Every line below that contains "usuarios" is to be copied.

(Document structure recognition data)

• • • •

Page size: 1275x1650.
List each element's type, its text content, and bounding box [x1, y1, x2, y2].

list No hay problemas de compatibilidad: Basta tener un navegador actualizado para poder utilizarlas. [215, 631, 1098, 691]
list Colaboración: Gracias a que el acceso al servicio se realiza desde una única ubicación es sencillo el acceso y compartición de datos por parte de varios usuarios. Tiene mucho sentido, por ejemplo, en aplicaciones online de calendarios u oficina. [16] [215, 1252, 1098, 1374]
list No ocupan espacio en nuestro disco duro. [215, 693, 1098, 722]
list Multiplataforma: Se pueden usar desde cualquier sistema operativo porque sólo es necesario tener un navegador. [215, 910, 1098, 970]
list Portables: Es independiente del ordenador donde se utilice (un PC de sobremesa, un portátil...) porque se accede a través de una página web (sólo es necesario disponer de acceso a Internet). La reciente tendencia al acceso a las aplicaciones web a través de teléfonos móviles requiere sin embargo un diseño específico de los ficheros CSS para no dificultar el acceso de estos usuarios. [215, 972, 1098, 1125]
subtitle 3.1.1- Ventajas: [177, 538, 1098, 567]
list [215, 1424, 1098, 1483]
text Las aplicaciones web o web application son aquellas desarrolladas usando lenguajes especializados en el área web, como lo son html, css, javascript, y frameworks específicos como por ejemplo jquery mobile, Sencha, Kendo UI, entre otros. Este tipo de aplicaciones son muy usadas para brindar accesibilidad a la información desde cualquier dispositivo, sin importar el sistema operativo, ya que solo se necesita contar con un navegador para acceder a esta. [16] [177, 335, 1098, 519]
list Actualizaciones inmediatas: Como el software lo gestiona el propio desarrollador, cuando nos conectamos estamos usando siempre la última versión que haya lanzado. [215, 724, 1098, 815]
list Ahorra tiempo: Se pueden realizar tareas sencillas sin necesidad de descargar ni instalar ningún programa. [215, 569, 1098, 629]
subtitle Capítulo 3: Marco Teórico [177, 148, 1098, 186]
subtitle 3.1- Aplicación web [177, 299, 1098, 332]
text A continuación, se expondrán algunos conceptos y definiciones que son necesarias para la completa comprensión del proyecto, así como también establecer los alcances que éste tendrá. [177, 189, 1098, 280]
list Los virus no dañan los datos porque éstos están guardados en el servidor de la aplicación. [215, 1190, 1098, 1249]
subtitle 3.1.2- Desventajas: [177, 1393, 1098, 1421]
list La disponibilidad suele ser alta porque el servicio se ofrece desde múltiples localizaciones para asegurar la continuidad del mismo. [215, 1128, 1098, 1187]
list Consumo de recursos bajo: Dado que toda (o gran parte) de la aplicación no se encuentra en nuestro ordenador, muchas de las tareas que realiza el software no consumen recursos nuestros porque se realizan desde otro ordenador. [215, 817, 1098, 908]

• • • •

**Solution for this problem**.
list Colaboración: Gracias a que el acceso al servicio se realiza desde una única ubicación es sencillo el acceso y compartición de datos por parte de varios usuarios. Tiene mucho sentido, por ejemplo, en aplicaciones online de calendarios u oficina. [16] [215, 1252, 1098, 1374]
list Portables: Es independiente del ordenador donde se utilice (un PC de sobremesa, un portátil...) porque se accede a través de una página web (sólo es necesario disponer de acceso a Internet). La reciente tendencia al acceso a las aplicaciones web a través de teléfonos móviles requiere sin embargo un diseño específico de los ficheros CSS para no dificultar el acceso de estos usuarios. [215, 972, 1098, 1125]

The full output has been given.